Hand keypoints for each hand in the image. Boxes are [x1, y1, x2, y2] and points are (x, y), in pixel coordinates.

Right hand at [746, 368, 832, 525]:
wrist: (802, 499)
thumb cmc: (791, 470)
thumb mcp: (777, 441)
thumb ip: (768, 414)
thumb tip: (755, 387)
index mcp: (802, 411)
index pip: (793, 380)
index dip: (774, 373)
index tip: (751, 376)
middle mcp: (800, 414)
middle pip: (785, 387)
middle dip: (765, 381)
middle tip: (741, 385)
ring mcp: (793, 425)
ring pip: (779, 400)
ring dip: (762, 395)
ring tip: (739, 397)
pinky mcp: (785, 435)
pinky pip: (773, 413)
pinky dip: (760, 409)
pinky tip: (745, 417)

--

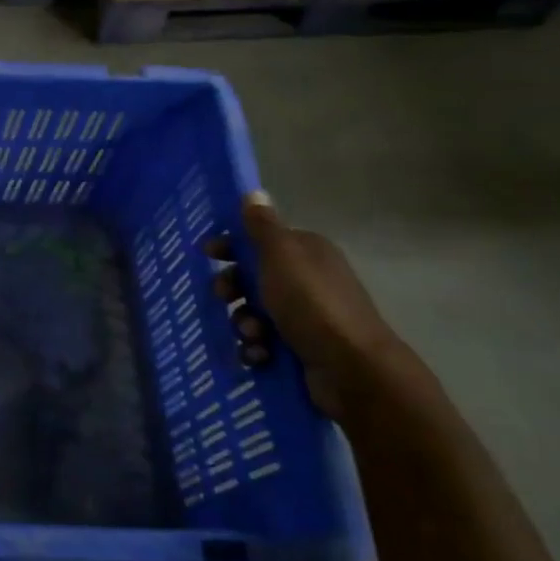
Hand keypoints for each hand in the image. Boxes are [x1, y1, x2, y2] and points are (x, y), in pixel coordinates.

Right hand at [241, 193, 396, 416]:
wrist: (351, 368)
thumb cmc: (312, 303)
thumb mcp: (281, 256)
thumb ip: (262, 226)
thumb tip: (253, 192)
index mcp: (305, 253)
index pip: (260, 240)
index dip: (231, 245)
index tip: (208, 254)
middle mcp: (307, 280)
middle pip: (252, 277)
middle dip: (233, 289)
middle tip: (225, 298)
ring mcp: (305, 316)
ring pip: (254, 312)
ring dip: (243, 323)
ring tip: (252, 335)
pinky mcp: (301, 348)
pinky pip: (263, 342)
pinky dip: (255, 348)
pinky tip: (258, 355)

-- Assignment --
Extract each line from the entries above that contains the string "index".

-- Solution to the exercise --
index mcp: (802, 411)
index pip: (793, 380)
index dip: (774, 373)
index tip: (751, 376)
index mcp: (305, 253)
index pip: (260, 240)
index dip: (231, 245)
index tip: (208, 254)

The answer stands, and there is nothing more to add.